Aim of the exercise »
Can you copy every row below word for word, leaving the pictures out of your answer?

-- Start Extracted data --

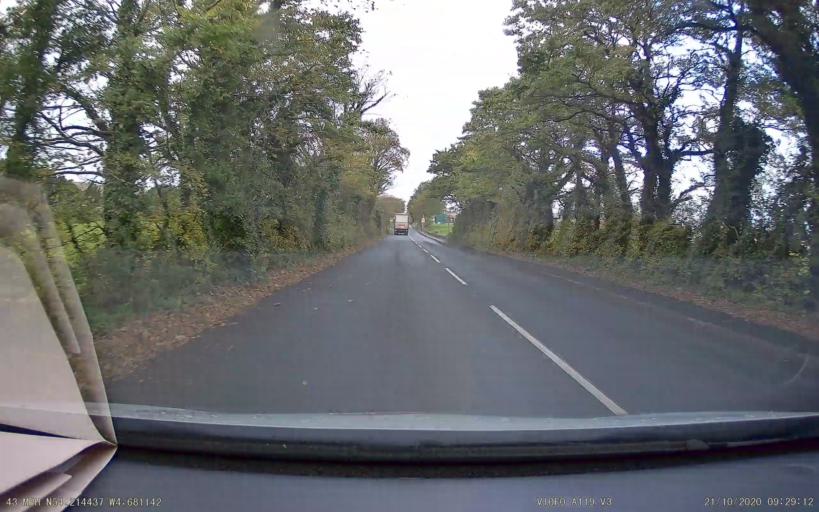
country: IM
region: Castletown
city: Castletown
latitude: 54.0000
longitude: -4.6811
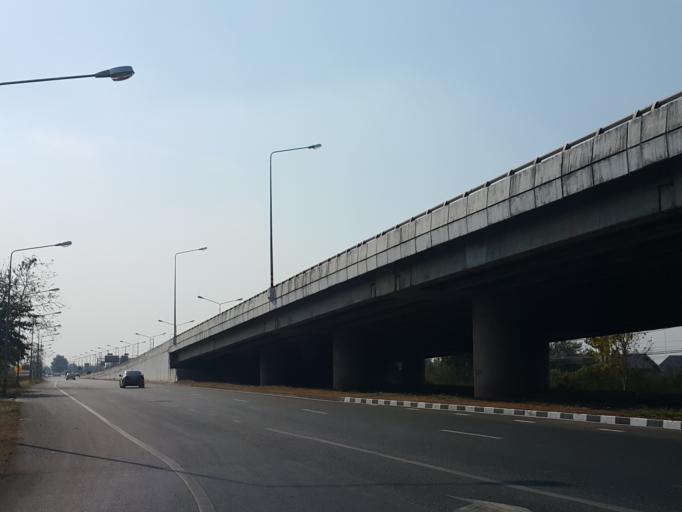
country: TH
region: Phitsanulok
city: Wang Thong
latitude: 16.8471
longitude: 100.3443
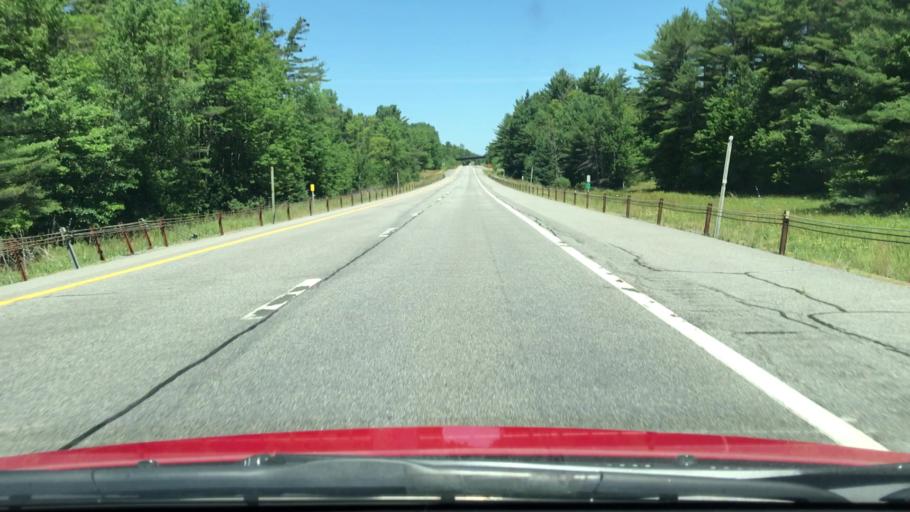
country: US
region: New York
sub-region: Essex County
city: Elizabethtown
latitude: 44.1610
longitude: -73.5832
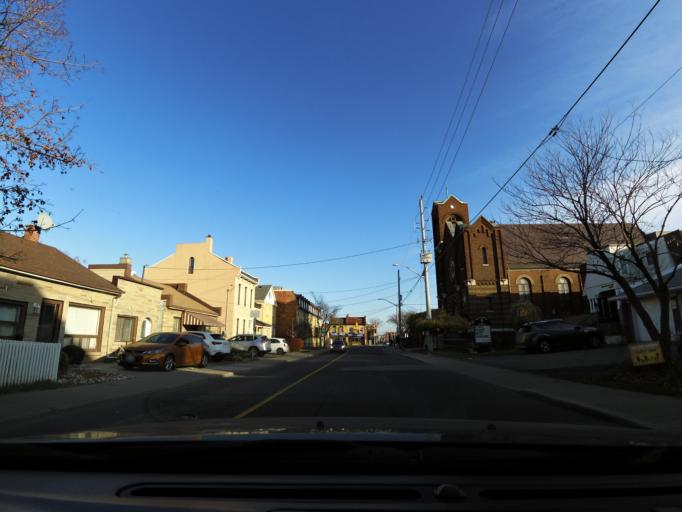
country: CA
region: Ontario
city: Hamilton
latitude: 43.2645
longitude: -79.8670
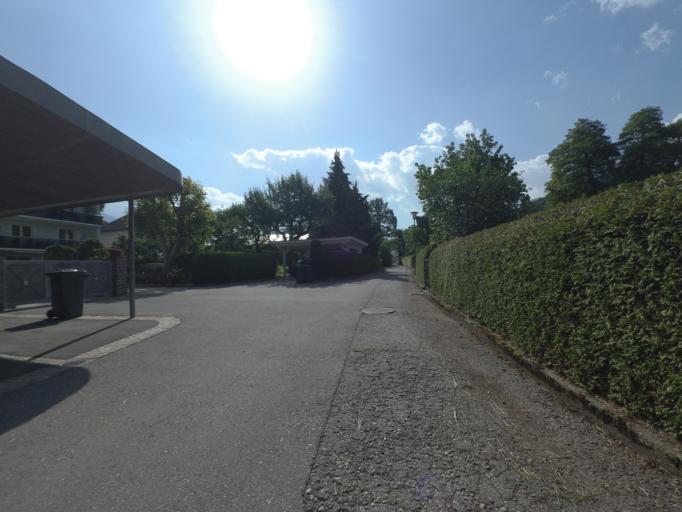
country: AT
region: Carinthia
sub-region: Politischer Bezirk Spittal an der Drau
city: Seeboden
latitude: 46.8146
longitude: 13.5071
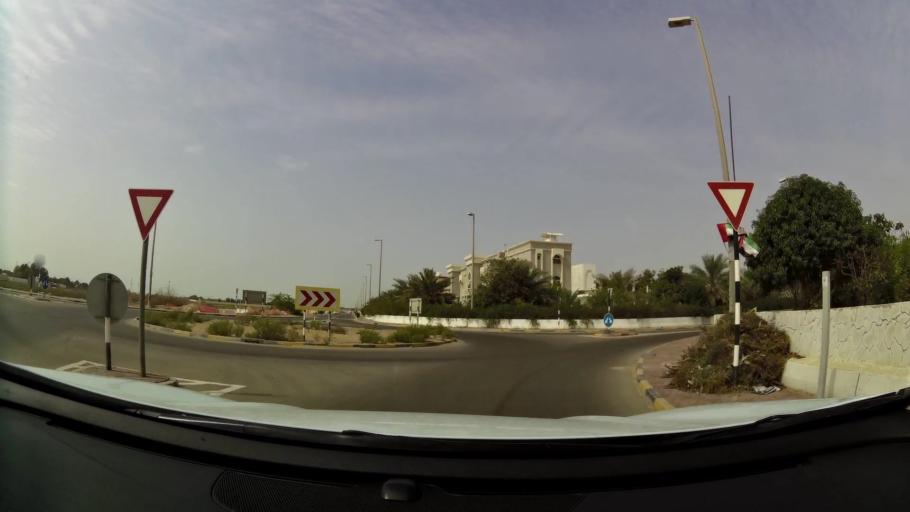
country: AE
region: Abu Dhabi
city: Abu Dhabi
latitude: 24.5416
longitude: 54.6660
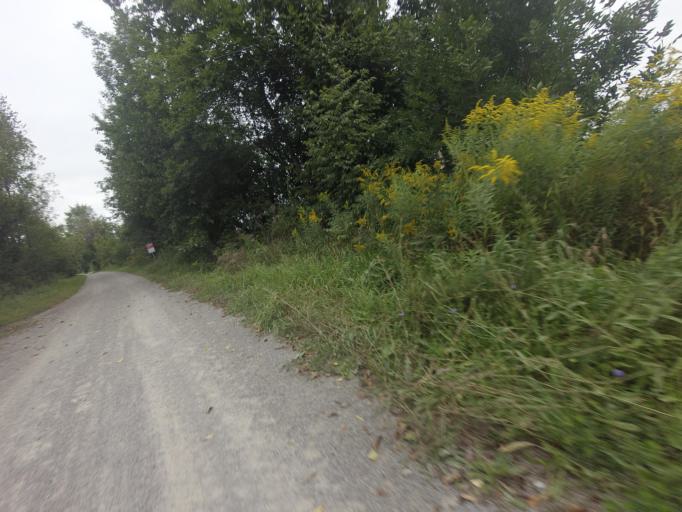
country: CA
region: Ontario
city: Omemee
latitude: 44.4005
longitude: -78.7588
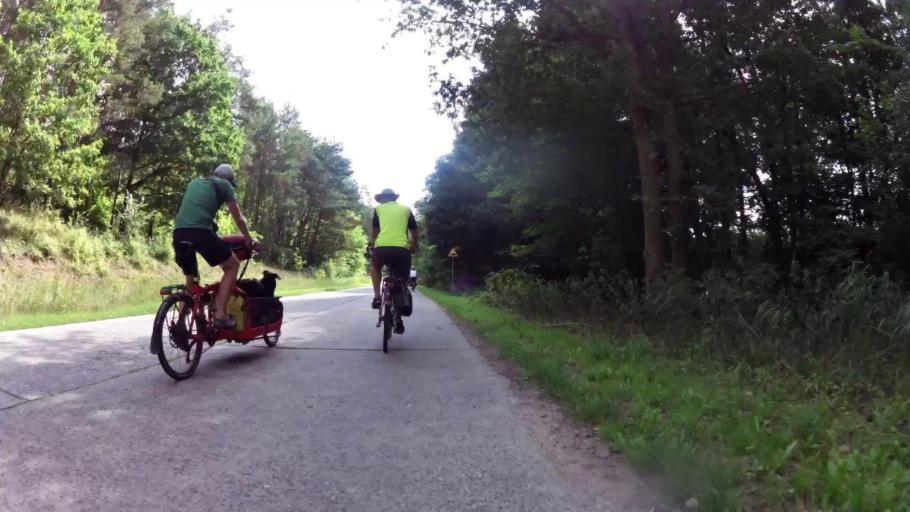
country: PL
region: West Pomeranian Voivodeship
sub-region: Powiat drawski
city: Drawsko Pomorskie
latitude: 53.4732
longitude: 15.7806
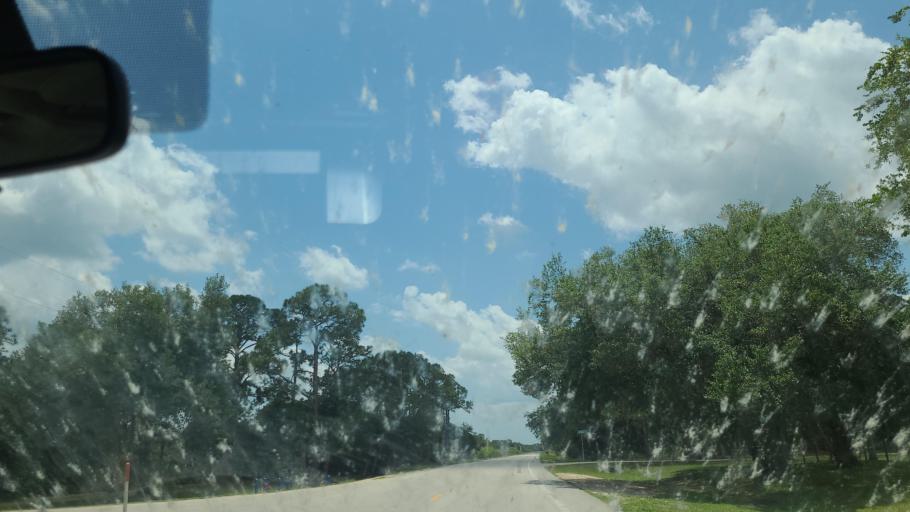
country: US
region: Florida
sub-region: Glades County
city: Buckhead Ridge
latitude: 27.1077
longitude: -81.0691
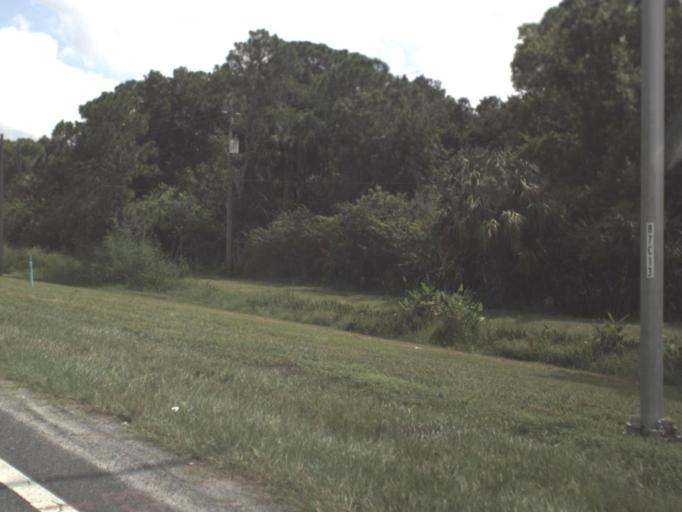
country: US
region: Florida
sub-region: Manatee County
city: Ellenton
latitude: 27.4917
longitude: -82.4776
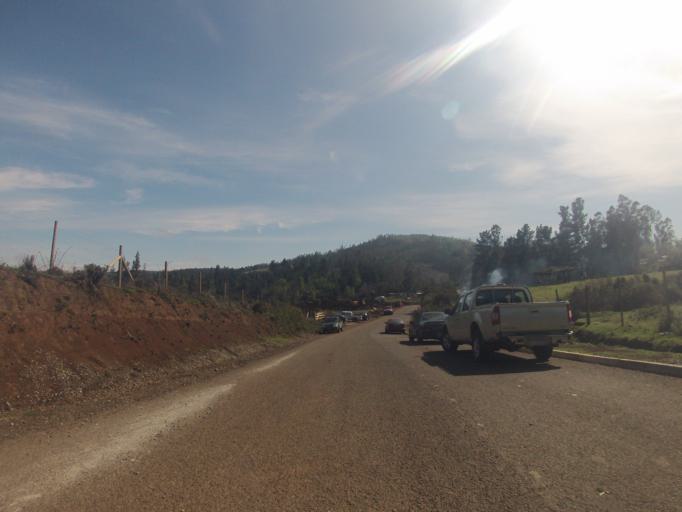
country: CL
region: Araucania
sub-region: Provincia de Cautin
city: Temuco
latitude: -38.6918
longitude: -72.5888
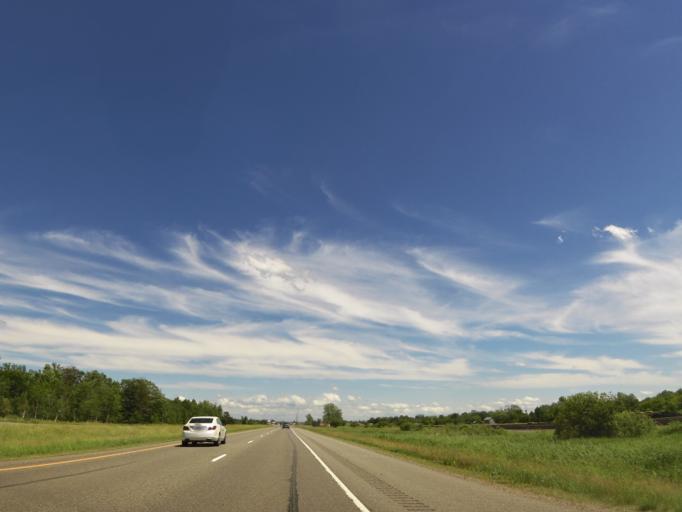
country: US
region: Minnesota
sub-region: Todd County
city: Staples
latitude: 46.3583
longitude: -94.8225
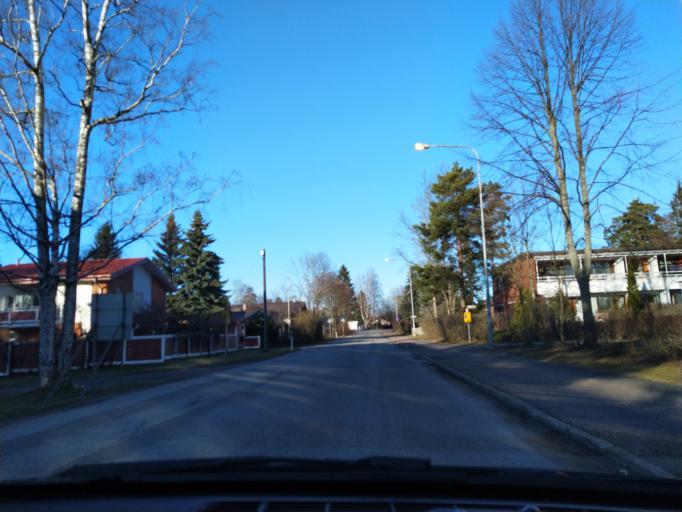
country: FI
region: Uusimaa
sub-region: Helsinki
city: Vantaa
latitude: 60.3017
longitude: 25.0394
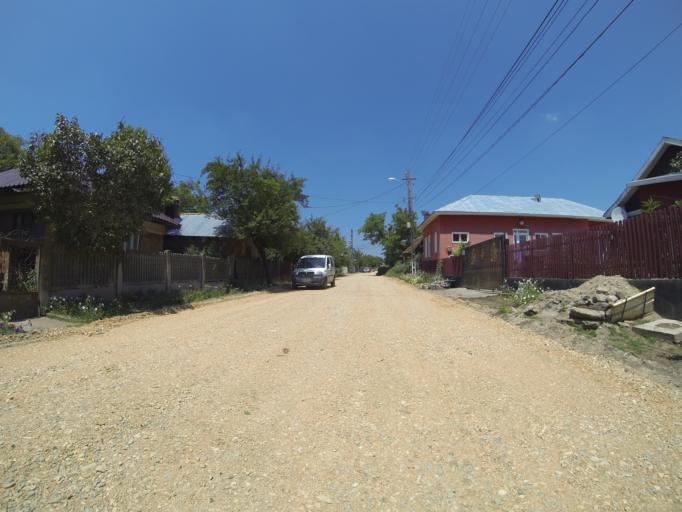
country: RO
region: Dolj
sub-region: Comuna Segarcea
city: Segarcea
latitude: 44.0905
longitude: 23.7489
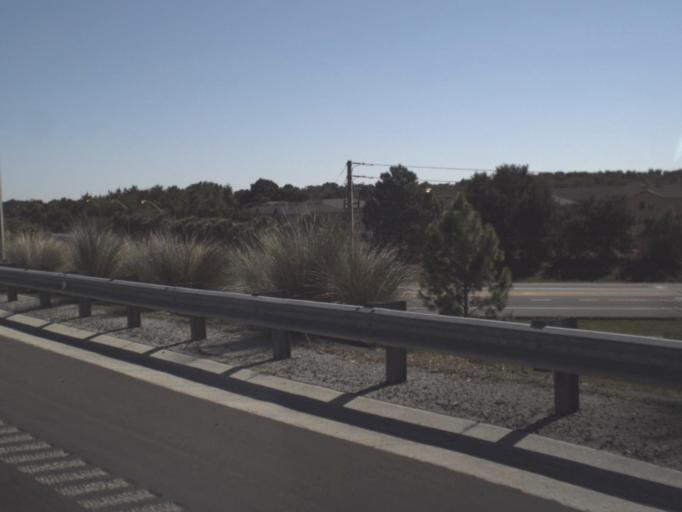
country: US
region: Florida
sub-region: Seminole County
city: Sanford
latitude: 28.7700
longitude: -81.2766
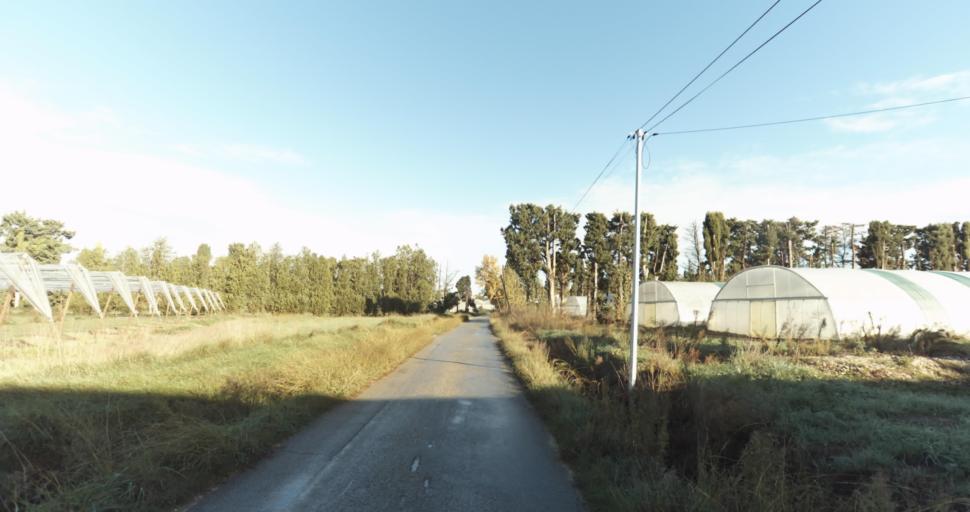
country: FR
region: Provence-Alpes-Cote d'Azur
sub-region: Departement des Bouches-du-Rhone
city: Rognonas
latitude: 43.8865
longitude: 4.7926
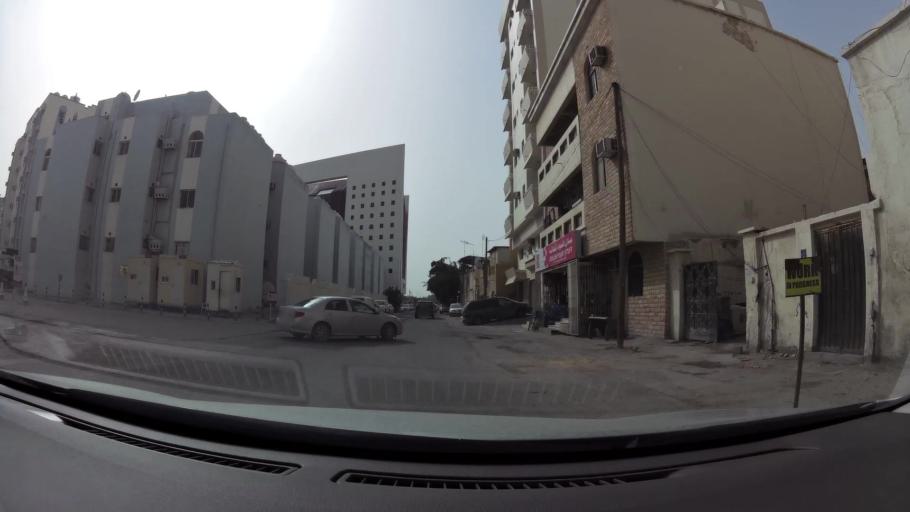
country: QA
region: Baladiyat ad Dawhah
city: Doha
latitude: 25.2756
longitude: 51.5505
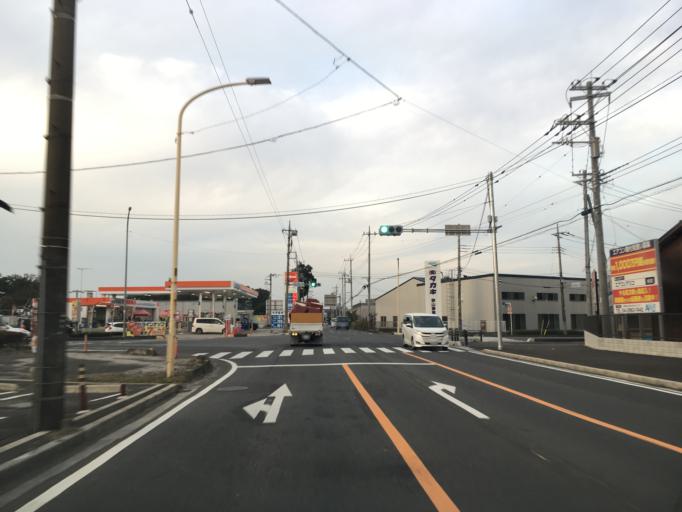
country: JP
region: Saitama
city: Sayama
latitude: 35.8683
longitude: 139.3801
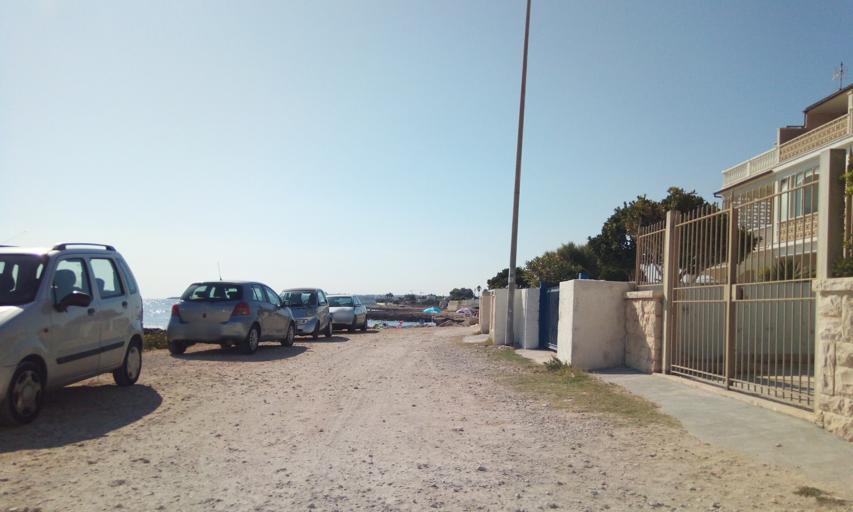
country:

-- End Extracted data --

Complete response »
country: IM
region: Castletown
city: Castletown
latitude: 54.0000
longitude: -4.6811
country: TH
region: Phitsanulok
city: Wang Thong
latitude: 16.8471
longitude: 100.3443
country: US
region: New York
sub-region: Essex County
city: Elizabethtown
latitude: 44.1610
longitude: -73.5832
country: CA
region: Ontario
city: Hamilton
latitude: 43.2645
longitude: -79.8670
country: AT
region: Carinthia
sub-region: Politischer Bezirk Spittal an der Drau
city: Seeboden
latitude: 46.8146
longitude: 13.5071
country: AE
region: Abu Dhabi
city: Abu Dhabi
latitude: 24.5416
longitude: 54.6660
country: CA
region: Ontario
city: Omemee
latitude: 44.4005
longitude: -78.7588
country: PL
region: West Pomeranian Voivodeship
sub-region: Powiat drawski
city: Drawsko Pomorskie
latitude: 53.4732
longitude: 15.7806
country: US
region: Florida
sub-region: Glades County
city: Buckhead Ridge
latitude: 27.1077
longitude: -81.0691
country: US
region: Florida
sub-region: Manatee County
city: Ellenton
latitude: 27.4917
longitude: -82.4776
country: CL
region: Araucania
sub-region: Provincia de Cautin
city: Temuco
latitude: -38.6918
longitude: -72.5888
country: US
region: Minnesota
sub-region: Todd County
city: Staples
latitude: 46.3583
longitude: -94.8225
country: FI
region: Uusimaa
sub-region: Helsinki
city: Vantaa
latitude: 60.3017
longitude: 25.0394
country: RO
region: Dolj
sub-region: Comuna Segarcea
city: Segarcea
latitude: 44.0905
longitude: 23.7489
country: US
region: Florida
sub-region: Seminole County
city: Sanford
latitude: 28.7700
longitude: -81.2766
country: FR
region: Provence-Alpes-Cote d'Azur
sub-region: Departement des Bouches-du-Rhone
city: Rognonas
latitude: 43.8865
longitude: 4.7926
country: QA
region: Baladiyat ad Dawhah
city: Doha
latitude: 25.2756
longitude: 51.5505
country: JP
region: Saitama
city: Sayama
latitude: 35.8683
longitude: 139.3801
country:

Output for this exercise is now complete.